4. Income Inequality
Of 18-to-34 year olds, 65% had annual incomes below $50,000 in 2012, according to the FINRA's Investor Education Foundation. The median starting salary for college grads who do have jobs, according to NerdWallet: $45,327.
“Millennials have a unique challenge of trying to secure long-term employment in a jobless recovery, which can be argued is not really a recovery,” says Ken Rupert, a Christian life coach with the Vita-Copia Group in Hampstead, Md. “The greatest tool anyone has for wealth building is income. With less opportunity to secure long-term employment, Millennials have less opportunity and hope of retiring,” he says.
But the picture isn’t so bleak for one subset of Millennials. “Those with in-demand skills, such as programing, are finding jobs quickly – high-paying jobs, even,” says Michal Ann Strahilevitz, professor of marketing at Golden Gate University in San Francisco. “Many of those members of [Generation] Y will be retiring early, or at least they will have the option to.”
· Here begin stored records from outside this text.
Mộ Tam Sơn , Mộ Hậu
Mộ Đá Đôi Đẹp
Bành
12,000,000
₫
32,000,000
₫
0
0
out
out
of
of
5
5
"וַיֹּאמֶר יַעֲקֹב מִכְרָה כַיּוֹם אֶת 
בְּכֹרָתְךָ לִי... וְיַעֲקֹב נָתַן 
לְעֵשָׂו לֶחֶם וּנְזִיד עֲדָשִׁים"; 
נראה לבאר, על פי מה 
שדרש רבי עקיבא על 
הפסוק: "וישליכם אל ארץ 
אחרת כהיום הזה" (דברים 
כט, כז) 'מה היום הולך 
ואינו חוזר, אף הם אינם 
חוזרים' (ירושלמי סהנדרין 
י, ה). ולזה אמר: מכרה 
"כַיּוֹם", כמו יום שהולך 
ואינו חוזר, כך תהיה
“Those that are following their passion regardless of whether that passion is marketable may be finding it harder to find steady work with a reliable income; thus that segment of Gen Y will find it harder to retire,” she says.
5. Insufficient Social Security and Pensions
More than a third of Millennials expect to receive 0% of their retirement income from Social Security, and another 21% say they have no idea what to expect, according to the Wells Fargo survey.
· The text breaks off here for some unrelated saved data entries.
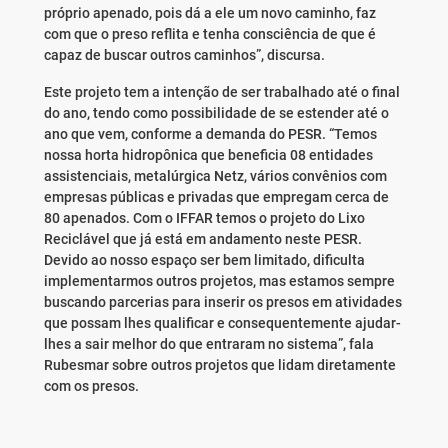
próprio apenado, pois dá a ele um novo caminho, faz
com que o preso reflita e tenha consciência de que é
capaz de buscar outros caminhos”, discursa.
Este projeto tem a intenção de ser trabalhado até o final
do ano, tendo como possibilidade de se estender até o
ano que vem, conforme a demanda do PESR. “Temos
nossa horta hidropônica que beneficia 08 entidades
assistenciais, metalúrgica Netz, vários convênios com
empresas públicas e privadas que empregam cerca de
80 apenados. Com o IFFAR temos o projeto do Lixo
Reciclável que já está em andamento neste PESR.
Devido ao nosso espaço ser bem limitado, dificulta
implementarmos outros projetos, mas estamos sempre
buscando parcerias para inserir os presos em atividades
que possam lhes qualificar e consequentemente ajudar-
lhes a sair melhor do que entraram no sistema”, fala
Rubesmar sobre outros projetos que lidam diretamente
com os presos.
“Millennials are definitely looking at a different retirement,” says Derek Mazzarella, a millennial and a financial advisor with The Bulfinch Group in Needham, Mass. Most Millennials’ parents entered the workforce when employers still offered pensions, he says. “Those pensions will not fund a full retirement, but for a large portion of the population from that generation, [pensions] will provide at least supplemental income. Millennials will not have this option unless they work for the government.”
Some see Social Security as a rapidly collapsing pyramid scheme with more people retiring than the system can support. Millennials don’t – and shouldn’t – expect it to be a substantial source of income in retirement, despite the hefty taxes they’re paying into the system today: 6.2% of gross income, plus another 6.2% employer match.
“The mostly likely outcome is that Millennials will still have Social Security available to them, but the benefits will be minimal and the withdrawal age will increase,” Mazzarella says.
The Bottom Line
A number of alarming statistics show that Generation Y isn’t taking the necessary steps toward retirement. Most members of this generation didn’t have the opportunity to learn personal finance in school, so unless they learned it from their parents, a mentor or through a concerted individual effort, many don’t know how compound interest works, let alone how to save and invest for retirement. The good news is that despite how bleak the past few years have been, economic conditions continue to improve, and Millennials are still young enough to make a comeback, achieve financial security and one day retire.